[Records in a dataset]
______________________________

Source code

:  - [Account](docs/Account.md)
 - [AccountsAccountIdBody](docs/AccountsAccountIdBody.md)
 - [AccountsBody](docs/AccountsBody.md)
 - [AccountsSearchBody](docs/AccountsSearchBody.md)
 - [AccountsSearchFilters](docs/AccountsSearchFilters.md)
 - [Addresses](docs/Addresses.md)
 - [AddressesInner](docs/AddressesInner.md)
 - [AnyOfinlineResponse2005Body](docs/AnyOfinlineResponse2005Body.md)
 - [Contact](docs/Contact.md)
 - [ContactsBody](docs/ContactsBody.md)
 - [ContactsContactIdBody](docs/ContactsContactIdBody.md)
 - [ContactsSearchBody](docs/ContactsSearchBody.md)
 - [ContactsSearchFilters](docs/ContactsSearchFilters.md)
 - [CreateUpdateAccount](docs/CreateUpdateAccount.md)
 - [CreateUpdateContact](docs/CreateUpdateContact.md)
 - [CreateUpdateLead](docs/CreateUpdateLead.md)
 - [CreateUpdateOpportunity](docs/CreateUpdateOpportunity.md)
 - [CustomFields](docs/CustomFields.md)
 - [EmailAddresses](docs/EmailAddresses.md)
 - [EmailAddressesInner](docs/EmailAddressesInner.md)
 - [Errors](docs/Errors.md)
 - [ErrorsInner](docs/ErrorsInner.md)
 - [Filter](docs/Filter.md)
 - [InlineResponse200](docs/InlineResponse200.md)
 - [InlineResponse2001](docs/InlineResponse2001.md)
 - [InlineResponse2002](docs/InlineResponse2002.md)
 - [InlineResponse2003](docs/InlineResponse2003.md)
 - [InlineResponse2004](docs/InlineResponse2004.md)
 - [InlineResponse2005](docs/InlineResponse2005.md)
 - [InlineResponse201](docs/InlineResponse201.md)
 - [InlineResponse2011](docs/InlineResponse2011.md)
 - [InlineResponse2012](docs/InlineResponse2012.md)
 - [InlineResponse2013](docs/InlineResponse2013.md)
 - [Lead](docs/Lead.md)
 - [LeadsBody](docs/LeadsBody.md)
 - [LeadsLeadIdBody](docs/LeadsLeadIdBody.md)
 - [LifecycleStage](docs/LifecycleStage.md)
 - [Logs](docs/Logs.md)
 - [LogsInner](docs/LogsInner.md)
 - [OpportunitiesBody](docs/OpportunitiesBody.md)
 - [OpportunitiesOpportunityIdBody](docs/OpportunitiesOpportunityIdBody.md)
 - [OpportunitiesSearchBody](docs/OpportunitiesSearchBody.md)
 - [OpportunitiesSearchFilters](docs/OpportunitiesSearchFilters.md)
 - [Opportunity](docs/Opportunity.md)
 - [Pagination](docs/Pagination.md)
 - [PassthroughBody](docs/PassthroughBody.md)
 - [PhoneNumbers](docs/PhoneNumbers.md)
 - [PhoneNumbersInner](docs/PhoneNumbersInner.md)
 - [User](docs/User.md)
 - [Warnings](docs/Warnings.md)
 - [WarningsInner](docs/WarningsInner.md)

______________________________

* Exercise requirements
Extract each line above that contains the string "LifecycleStage", copying every such line in full.

* Task result
 - [LifecycleStage](docs/LifecycleStage.md)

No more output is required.